Redoutez-vous néanmoins une vague de défaillances l’an prochain ?

À l’échelle des Hauts-de-France, nous en avons recensé 2 666 à fin octobre en cumul depuis le début d’année, un niveau classique sur une base de comparaison historique. Même s’il pourrait continuer de remonter dans les mois qui viennent, rien ne laisse toutefois présager, à ce stade, une vague de défaillances. Au niveau de la Médiation du crédit et de la Médiation des entreprises, nous n’observons en effet pas d’augmentation significative du nombre de sollicitations.

En ce qui concerne les Prêts garantis par l’État (PGE), 26% des sommes levées par les entreprises régionales ont déjà été remboursées. Et sur le capital restant dû, les demandes de restructuration sont toujours limitées. Enfin, quelques nouvelles alertes ont été détectées par "Signaux Faibles", l’outil prospectif qu’utilisent Bercy et les services déconcentrés de l’État pour repérer le plus en amont possible les entreprises en difficulté et les aider.

Dans le cadre de ses missions d’accompagnement des entreprises, la direction régionale de la Banque de France prévoit-elle d’innover en 2023 ?

Notre rôle consistant à faciliter le financement de l’économie, nous allons continuer d’accompagner au plus près les particuliers – surtout dans un contexte marqué par une hausse des déclarations d’incidents de paiement – comme les entreprises. Au rang des évolutions attendues, la dimension RSE va être intégrée à la cotation des entreprises. Face aux risques associés au changement climatique, la Banque de France a annoncé son intention de développer un indicateur climat, qui permettra notamment d’établir des corrélations entre la solidité financière des entreprises et leur niveau de maturité en matière de transition environnementale.

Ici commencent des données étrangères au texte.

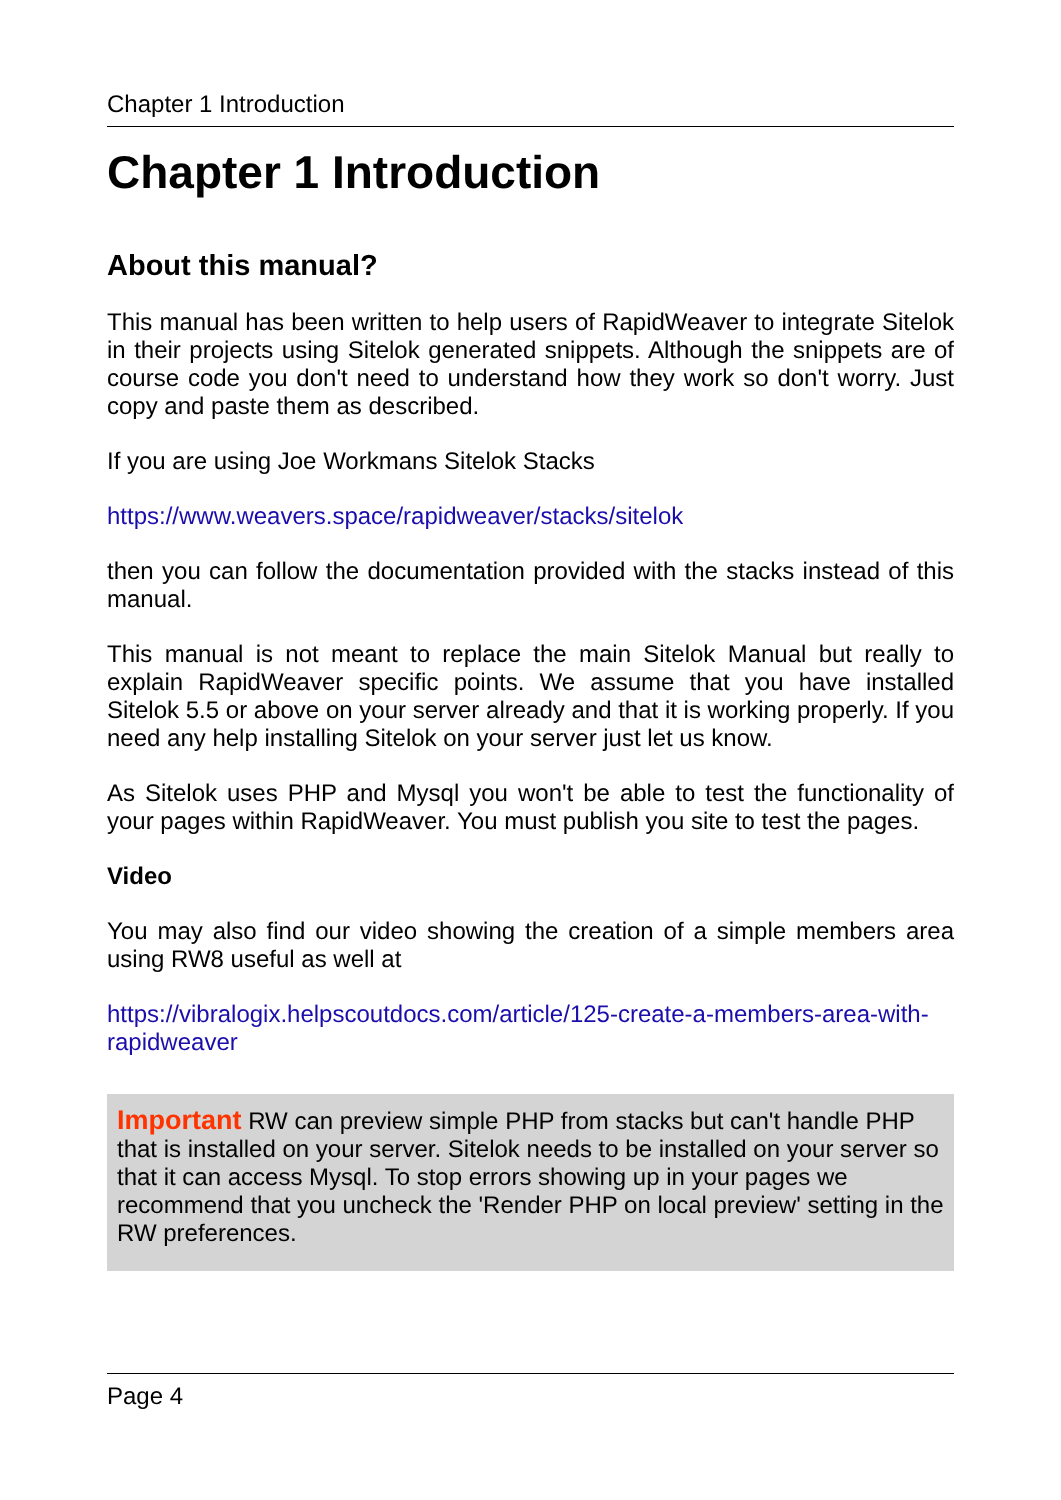Chapter 1 Introduction
Chapter 1 Introduction
About this manual?
This manual has been written to help users of RapidWeaver to integrate Sitelok in their projects using Sitelok generated snippets. Although the snippets are of course code you don't need to understand how they work so don't worry. Just copy and paste them as described.
If you are using Joe Workmans Sitelok Stacks
https://www.weavers.space/rapidweaver/stacks/sitelok
then you can follow the documentation provided with the stacks instead of this manual.
This manual is not meant to replace the main Sitelok Manual but really to explain RapidWeaver specific points. We assume that you have installed Sitelok 5.5 or above on your server already and that it is working properly. If you need any help installing Sitelok on your server just let us know.
As Sitelok uses PHP and Mysql you won't be able to test the functionality of your pages within RapidWeaver. You must publish you site to test the pages.
Video
You may also find our video showing the creation of a simple members area using RW8 useful as well at
https://vibralogix.helpscoutdocs.com/article/125-create-a-members-area-with-rapidweaver
Important RW can preview simple PHP from stacks but can't handle PHP that is installed on your server. Sitelok needs to be installed on your server so that it can access Mysql. To stop errors showing up in your pages we recommend that you uncheck the 'Render PHP on local preview' setting in the RW preferences.
Page 4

Les Hauts-de-France faisant partie des régions pilotes, nous allons rencontrer l’an prochain plus d’une centaine de dirigeants pour échanger sur cette thématique. Un «portail dirigeants» va également être crée en 2023. À partir de cet espace personnel, les dirigeants d’entreprises auront un accès centralisé à nos services : cotation, services des correspondants TPE-PME et Start-up, des informations sectorielles…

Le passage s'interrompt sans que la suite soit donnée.